Of course, just because two residues co-vary doesn’t necessarily imply they are spatially close. They could indirectly influence each other, such as if both bind to a ligand or both bind some intermediate residue. So the authors use a technique called direct coupling analysis (DCA) to predict which residues are close together. This has been around for a few years (Weigt et al (2009). PNAS, 106(1), 67–72), although that’s not immediately clear form the paper. DCA assigns a quantity called direct information (DI) to each pair of residues, which correlates really well with whether the pair is close together.

Marks et al. figure S2c. Grey regions indicate residues of Ras protein which are close together in the crystal structure, while red dots indicate pairs which were predicted to be close based on DI.

EVfold takes the top-ranked residue pairs and assumes they are close together. It then uses those pairs as distance constraints to solve the structure. This is identical to using distance constraints from NMR to solve a structure, and uses well-know simulated annealing/molecular dynamics algorithms. At the end, you get lovely protein strucutures with 3-5Å RMSD from the crystal structure.

Marks et al. figure 2. Predicted (left) and observed (right) structures for three proteins. A few minor differences are visible, such as missing beta-strands, but all three predictions are correct overall.

Perhaps the most impressive fact about this is that EVfold is able to predict a structure in less than an hour from only sequence information. That is incredible compared with the days of supercomputer time needed for other ab initio methods like ROSETTA.

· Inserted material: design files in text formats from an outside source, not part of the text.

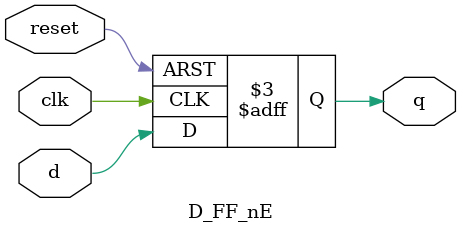
<source format=v>
`timescale 1ns / 1ns

module   D_FF_nE  (q, d, clk, reset);

output reg q;
input  d, clk, reset;


always @(negedge reset or posedge clk)

 // if (reset)
 if (~reset)
    q <= 1'b0;
 else
    q <= d; 

endmodule
</source>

So has EVfold solved the structure prediction problem? Hardly. There are many proteins where finding 1000+ homologous sequences will be hard, even with advances in sequencing technology (vertebrate-only proteins, for instance). Also, the authors suggest that even with perfect distance constraints the simulated annealing methods will not be able to predict structures at less that 2Å. So major advances at refining structures are needed before the crystallographers will be out of a job.

Still, there are lots of applications for which 3-5Å models of widespread folds would be useful. For instance, one of the major difficulties I’ve run into in my work on fold space is that we know there are thousands of proteins which are dissimilar to all known structures. Do these represent new folds, or are they just more variants of existing known folds? The speed of EVfold means that it should be fairly easy to predict structures for all of these domains which have enough sequence information out there. That’s not as good as having experimentally determined structures for everything, but it could give us some intriguing insights into the completeness of protein fold space.